> _WHAT NEEDS TO BE DONE_:
Start to finish, retype the entries exactly while omitting the pictures.

> _Saved data entries_:
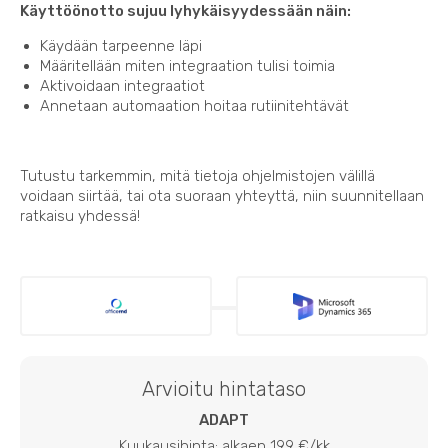
Käyttöönotto sujuu lyhykäisyydessään näin:
Käydään tarpeenne läpi
Määritellään miten integraation tulisi toimia
Aktivoidaan integraatiot
Annetaan automaation hoitaa rutiinitehtävät
Tutustu tarkemmin, mitä tietoja ohjelmistojen välillä
voidaan siirtää, tai ota suoraan yhteyttä, niin suunnitellaan
ratkaisu yhdessä!
Arvioitu hintataso
ADAPT
Kuukausihinta: alkaen 199 €/kk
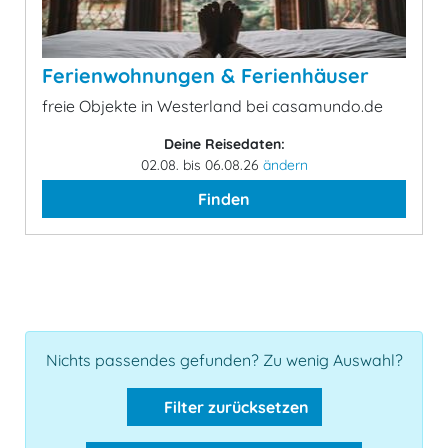
Ferienwohnungen & Ferienhäuser
freie Objekte in Westerland bei casamundo.de
Deine Reisedaten:
02.08. bis 06.08.26
ändern
Finden
Nichts passendes gefunden? Zu wenig Auswahl?
Filter zurücksetzen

> _ANSWER TO THIS EXERCISE_:
Käyttöönotto sujuu lyhykäisyydessään näin:
Käydään tarpeenne läpi
Määritellään miten integraation tulisi toimia
Aktivoidaan integraatiot
Annetaan automaation hoitaa rutiinitehtävät
Tutustu tarkemmin, mitä tietoja ohjelmistojen välillä
voidaan siirtää, tai ota suoraan yhteyttä, niin suunnitellaan
ratkaisu yhdessä!
Arvioitu hintataso
ADAPT
Kuukausihinta: alkaen 199 €/kk
Ferienwohnungen & Ferienhäuser
freie Objekte in Westerland bei casamundo.de
Deine Reisedaten:
02.08. bis 06.08.26
ändern
Finden
Nichts passendes gefunden? Zu wenig Auswahl?
Filter zurücksetzen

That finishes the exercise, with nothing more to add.